Bei den mehr als 70 und überwiegend sehr interessanten Aufsätzen des Sammelbandes überrascht es nicht, dass die Qualität der einzelnen Beiträge variiert. Wertvoll macht das Buch vor allem seine heterogene Struktur, die bisher vernachlässigte Gebiete beleuchtet oder bereits untersuchte Gebiete in neue Zusammenhänge stellt. Deutlich wird dabei, wie viele unterschiedliche Forschungsgebiete einbezogen werden müssen. Auch in der zeitlichen Perspektive wird klar, dass sich die Spätfolgen der Nazi-Tyrannei oft erst im hohen Alter der Überlebenden zeigen und teilweise an die nachgeborenen Generationen weitergegeben werden – so etwa im Kapitel „Weitergabe zwischen den Generationen“. Ausreichend berücksichtigt wird auch der Aspekt des unterschiedlichen Erlebens und der Bewältigung von Kindern (Kapitel 2.6) und Frauen (Kapitel 2.7).
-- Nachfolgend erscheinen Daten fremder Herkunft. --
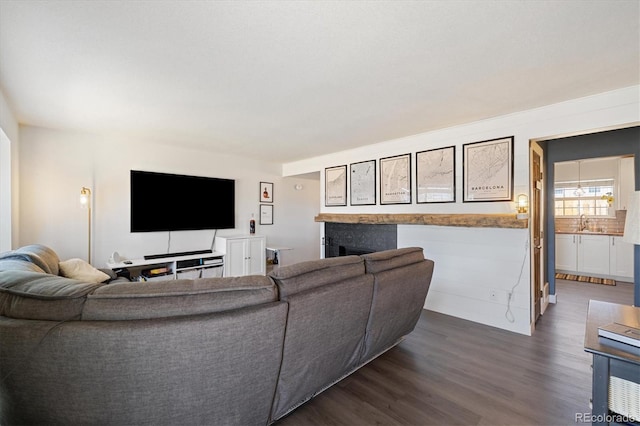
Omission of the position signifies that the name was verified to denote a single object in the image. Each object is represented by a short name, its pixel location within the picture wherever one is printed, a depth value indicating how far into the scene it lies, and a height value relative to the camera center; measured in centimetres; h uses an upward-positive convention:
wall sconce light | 293 +5
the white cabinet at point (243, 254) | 470 -74
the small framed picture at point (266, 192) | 568 +43
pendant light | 587 +45
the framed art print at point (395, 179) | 402 +50
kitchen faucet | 578 -22
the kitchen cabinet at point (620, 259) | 491 -87
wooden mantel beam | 301 -10
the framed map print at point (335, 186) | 491 +49
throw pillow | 274 -61
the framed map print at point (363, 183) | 449 +49
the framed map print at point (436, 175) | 357 +50
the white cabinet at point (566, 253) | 555 -85
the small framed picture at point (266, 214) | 568 -4
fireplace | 426 -44
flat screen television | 416 +17
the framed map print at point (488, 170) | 314 +50
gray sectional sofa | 108 -59
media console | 380 -82
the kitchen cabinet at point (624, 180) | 526 +62
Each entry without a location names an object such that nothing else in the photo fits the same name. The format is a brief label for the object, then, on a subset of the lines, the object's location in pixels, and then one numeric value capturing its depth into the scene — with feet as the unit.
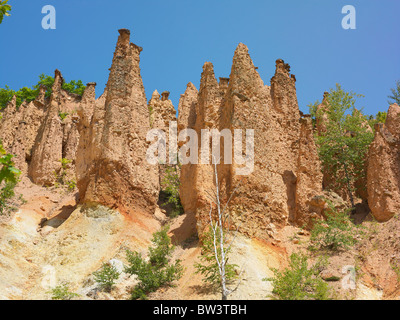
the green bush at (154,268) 54.24
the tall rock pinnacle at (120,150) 68.08
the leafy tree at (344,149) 73.61
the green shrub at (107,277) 53.88
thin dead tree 47.71
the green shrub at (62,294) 51.93
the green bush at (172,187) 79.82
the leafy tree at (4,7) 34.73
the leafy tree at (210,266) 52.95
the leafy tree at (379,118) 91.30
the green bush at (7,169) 27.71
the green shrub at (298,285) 50.11
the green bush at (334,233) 60.70
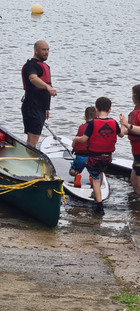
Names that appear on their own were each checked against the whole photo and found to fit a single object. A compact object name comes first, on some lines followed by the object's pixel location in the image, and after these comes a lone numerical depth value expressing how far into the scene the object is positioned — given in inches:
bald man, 381.4
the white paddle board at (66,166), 380.7
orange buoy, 1683.1
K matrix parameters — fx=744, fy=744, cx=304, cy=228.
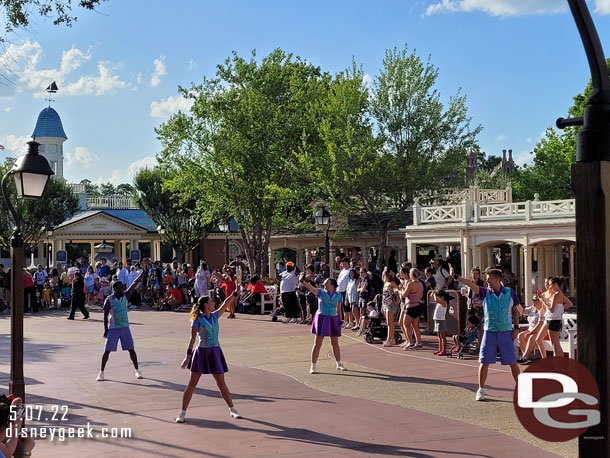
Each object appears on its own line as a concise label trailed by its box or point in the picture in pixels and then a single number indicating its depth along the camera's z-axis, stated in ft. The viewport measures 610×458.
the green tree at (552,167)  149.38
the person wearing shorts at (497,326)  33.40
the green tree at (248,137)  119.03
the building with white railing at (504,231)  91.97
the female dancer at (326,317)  42.32
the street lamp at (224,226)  114.62
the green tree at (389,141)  117.08
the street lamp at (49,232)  160.66
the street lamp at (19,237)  27.35
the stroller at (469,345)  48.41
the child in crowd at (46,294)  97.76
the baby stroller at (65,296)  98.22
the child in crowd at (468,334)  48.70
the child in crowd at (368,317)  56.75
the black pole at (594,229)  11.85
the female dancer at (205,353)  31.09
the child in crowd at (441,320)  48.83
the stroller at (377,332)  56.70
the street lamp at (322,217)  83.30
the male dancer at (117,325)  41.19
Einzig der Preis für diese Medienkombination irritiert. Aus gutem Grund haben sich die Herausgeber für die Publikation in Form eines gut 100seitigen Buches, das eine Zusammenfassung der Aufsätze, das Autoren- und Inhaltsverzeichnis umfasst, sowie einer CD-ROM mit einer 800seitigen pdf-Datei, in der sich die eigentlichen Beiträge befinden, entschieden. Damit wurde vermieden, ein – vermutlich mehrbändiges – Werk in Druck zu legen, das hohe Kosten verursacht hätte. Dennoch verlangt der Verlag für die – physisch – recht dünne Ausgabe knapp 70 Euro. Auch hätte man sich von einer elektronischen Publikation ein zur Konferenz zeitnäheres Erscheinen gewünscht.
Anmerkung:
1 Jacobmeyer, Wolfgang, Vom Zwangsarbeiter zum heimatlosen Ausländer. Die Displaced Persons in Westdeutschland 1945-1951, Göttingen 1985.